## [DESCRIPTION DE LA TÂCHE]
Condensez en une ou deux phrases le paragraphe de l'extrait à lire qui commence par « Le procédé, ce matin, est simple », sans perdre ses informations principales.

## [EXTRAIT À LIRE]
Radiographie du discours présidentiel
Un constat d’échec
Le procédé, ce matin, est simple : des extraits (en italique) du
discours prononcé par Nicolas Sarkozy, hier, devant le Congrès, à
Versailles, cela en respectant l’ordre des propos du chef de l’Etat, suivis
de commentaires aux fins d’explication, d’éclairage, de mise en perspective,
et encore, je suis modeste.
Je l’ai dit, il y a quelques jours, à la tribune de l’Organisation
Internationale du Travail :
Il y a deux types de mondialisation.
Celle qui privilégie la croissance externe, chacun cherchant par tous les
moyens à prendre les emplois et les marchés des autres.
Celle qui privilégie la croissance interne, c’est-à-dire un modèle de
développement dans lequel chacun produisant plus et consommant davantage
contribue au développement de tous.

## [DONNÉES FOURNIES]
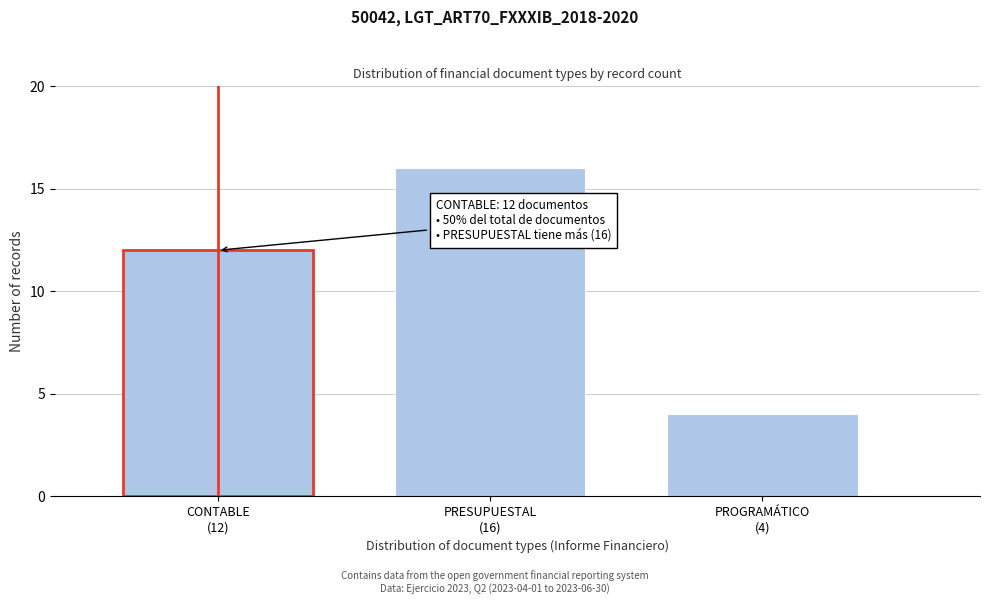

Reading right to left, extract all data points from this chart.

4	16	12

==

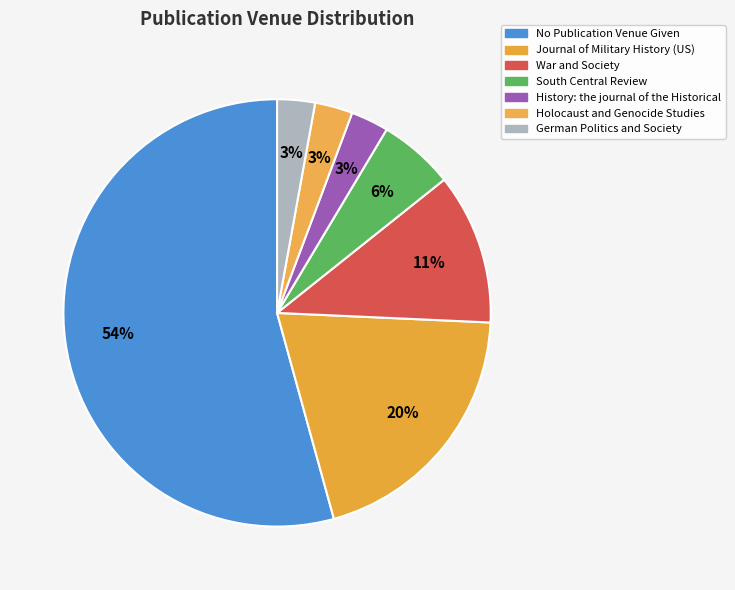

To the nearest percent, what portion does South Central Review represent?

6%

## [RÉSULTAT ATTENDU]
Le procédé consiste à reprendre, dans l'ordre des propos, des extraits en italique du discours prononcé la veille par Nicolas Sarkozy devant le Congrès à Versailles. Chaque extrait est suivi d'un commentaire destiné à l'expliquer, à l'éclairer et à le mettre en perspective.